Improve Performance: Memoization

For the second improvement, I focused on performance once more. As the Python interpreter sets a maximum recursion limit to prevent infinite recursion, it also means that – using recursion – there is only a certain amount of series that can be calculated before a RecursionError is thrown. Personally I didn’t want to manually set the recursion limit as that won’t scale. So I discarded the tail recursion implementation and added a memoization decorator to the original recursion implementation to maximize the cache hit-miss ratio.

 1
 2
 3
 4
 5
 6
 7
 8
 9
10
11
12
13
14
15
16
def memoize(func: Callable) -> Callable:
    """Decorator for function memoization."""
    cache: Dict = {}
    def impl(n: int) -> int:
        if n not in cache:
            cache.__setitem__(n, func(n))
        return cache[n]
    return impl

@memoize
def fib(n: int) -> int:
    """Fibonacci sequence using recursion."""
    return (
      fib(n-1) + fib(n-2) if n>1
      else n
    )

Thanks to the dictionary’s O(1) lookup backbone but O(n) space complexity, it looks like we can somewhat maintain a low profile as n -> ∞. Roughly, 95-percentile of computations are around 0.0000045 seconds and 99-th percentile of these small computation set are around 0.0000066 seconds.

Incidentally, take a look at these “spikes”.

These “spike” patterns are derived from how a dictionary object works in the background to ensure the lookup algorithm does not slow down when it’s nearly full.

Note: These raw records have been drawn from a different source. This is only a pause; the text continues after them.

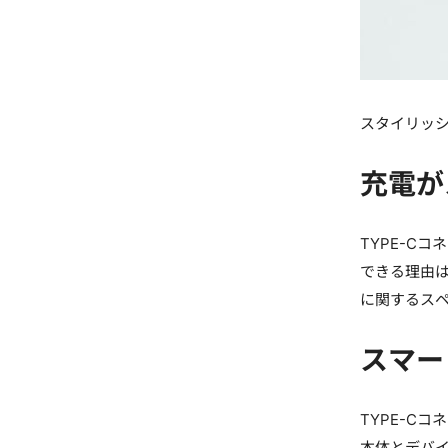
スタイリッシ
充電が
TYPE-C
できる理由は
に関するス
スマー
TYPE-C
本体とデバイ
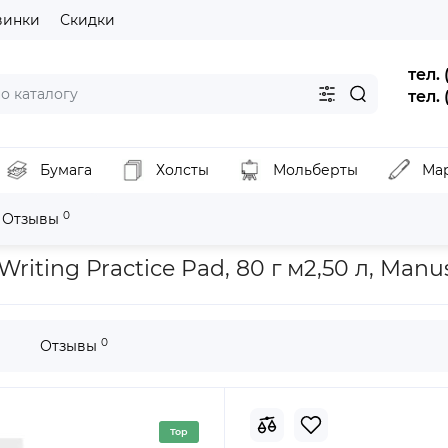
винки
Скидки
тел.
тел.
Бумага
Холсты
Мольберты
Ма
0
Отзывы
йка для каллиграфии, Creative Writing Practice Pad, 80 г м2,50 л, 
iting Practice Pad, 80 г м2,50 л, Manu
0
Отзывы
Top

Although I don’t fully understand how Python dictionaries internally work yet, my understanding is that when a dictionary is approximately 2/3 full, it resizes and copies over the hash table entries (w/o “dummy” entries - which are essentially placeholder entries that were deleted). Due to the copying that takes place, there is a spike in latency as a dictionary grows in size.

Improve Space: Iteration

For the third improvement, I focused on space. With the memoization technique, the interim cache is bounded by the space of the given memory. Since i+1th is derived from ith and i-1th, we technically don’t need to cache all entries upto ith.

I implemented a generator to iteratively update two constants i and j.

1
2
3
4
5
6
7
8
def fib() -> int:
    """Generator for Fibonacci sequence using iteration."""
    i: int = 0
    yield i
    j: int = 1
    while True:
        i, j = j, i + j
        yield i

This implementation computes each sequence around constant 3e-7 seconds.

Improve Code: No Loop

For the last improvement, I tried removing loops entirely. I found this neat equation for computing Fibonacci sequence based on approximation.

 1
 2
 3
 4
 5
 6
 7
 8
 9
10
11
12
13
from decimal import Decimal

import decimal
decimal.setcontext(decimal.Context(prec=64))

ONE_HALF: Decimal = Decimal.from_float(.5)  # 1/2
SQRT_5: Decimal = Decimal(5).sqrt()  # 5**(1/2)

def fib(n: int) -> int:
    a: Decimal = ONE_HALF * (1 + SQRT_5)
    b: Decimal = ONE_HALF * (1 - SQRT_5)
    i: Decimal = (pow(a, n) - pow(b, n)) / SQRT_5
    return round(i)

But even without much performance gains from the iterator pattern, there is a bigger scaling issue at hand. Because this algorithm is reliant on approximating the nth Fibonacci number, it also means the approximation is conditional on the precision of the float/Decimal. For example, this is how precision affects the range of the sequence.

After a decimal point precision of 29, this algorithm fails to accurately calculate after the 125th Fibonacci sequence (which is around 59 septillion). This is probably due to the language constraints and how computers work with floating points. But although this improvement is done at a constant O(1) time complexity, it is infeasible due to precision.